JOB ITEM. From the entries below, pick out every line that contains the word "minimum" and copy each one unchanged. Treat uppercase and lowercase letters as different.

RECORDS PROVIDED.
------------------------------

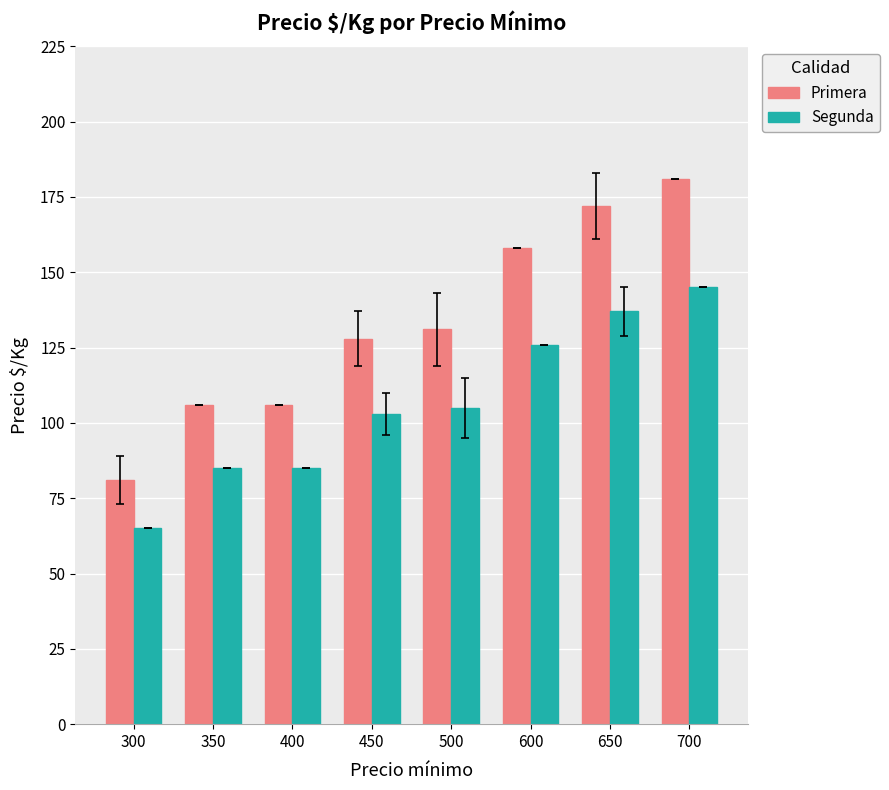

What is the difference between the maximum and minimum values in the Primera series?

100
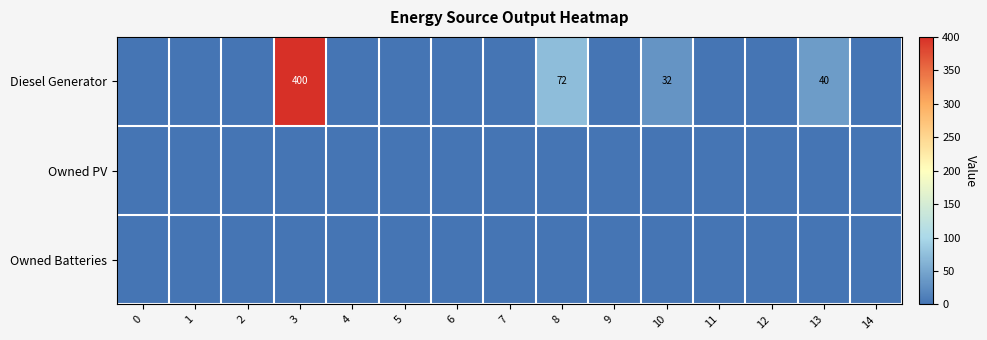

The Diesel Generator series shows 265 at 3. True or false?

False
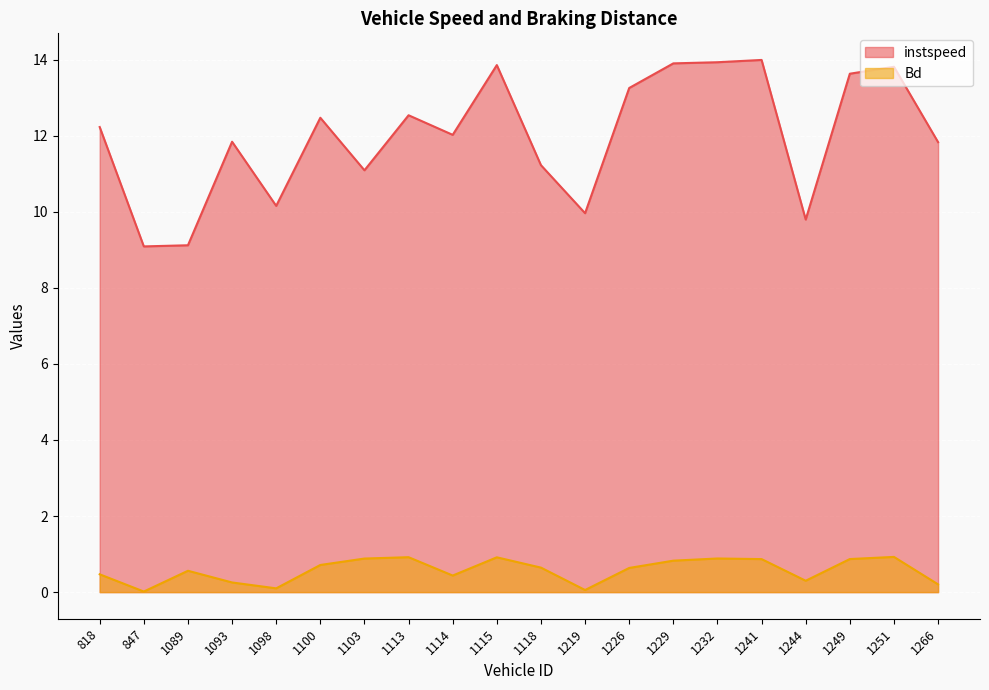

What is the difference between the maximum and minimum values in the instspeed series?

4.9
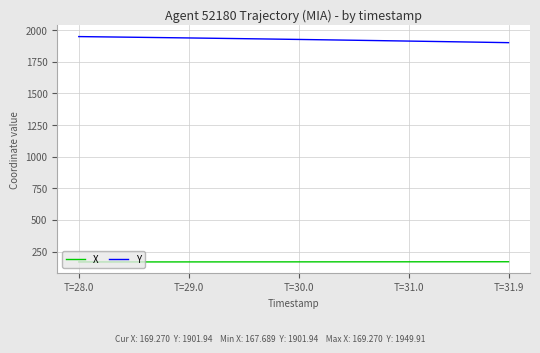

Rank the series by their maximum value, from highest to lowest.

Y, X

------------------------------

WRITTEN REPLY.
What is the difference between the maximum and minimum values in the Primera series?
What is the difference between the maximum and minimum values in the instspeed series?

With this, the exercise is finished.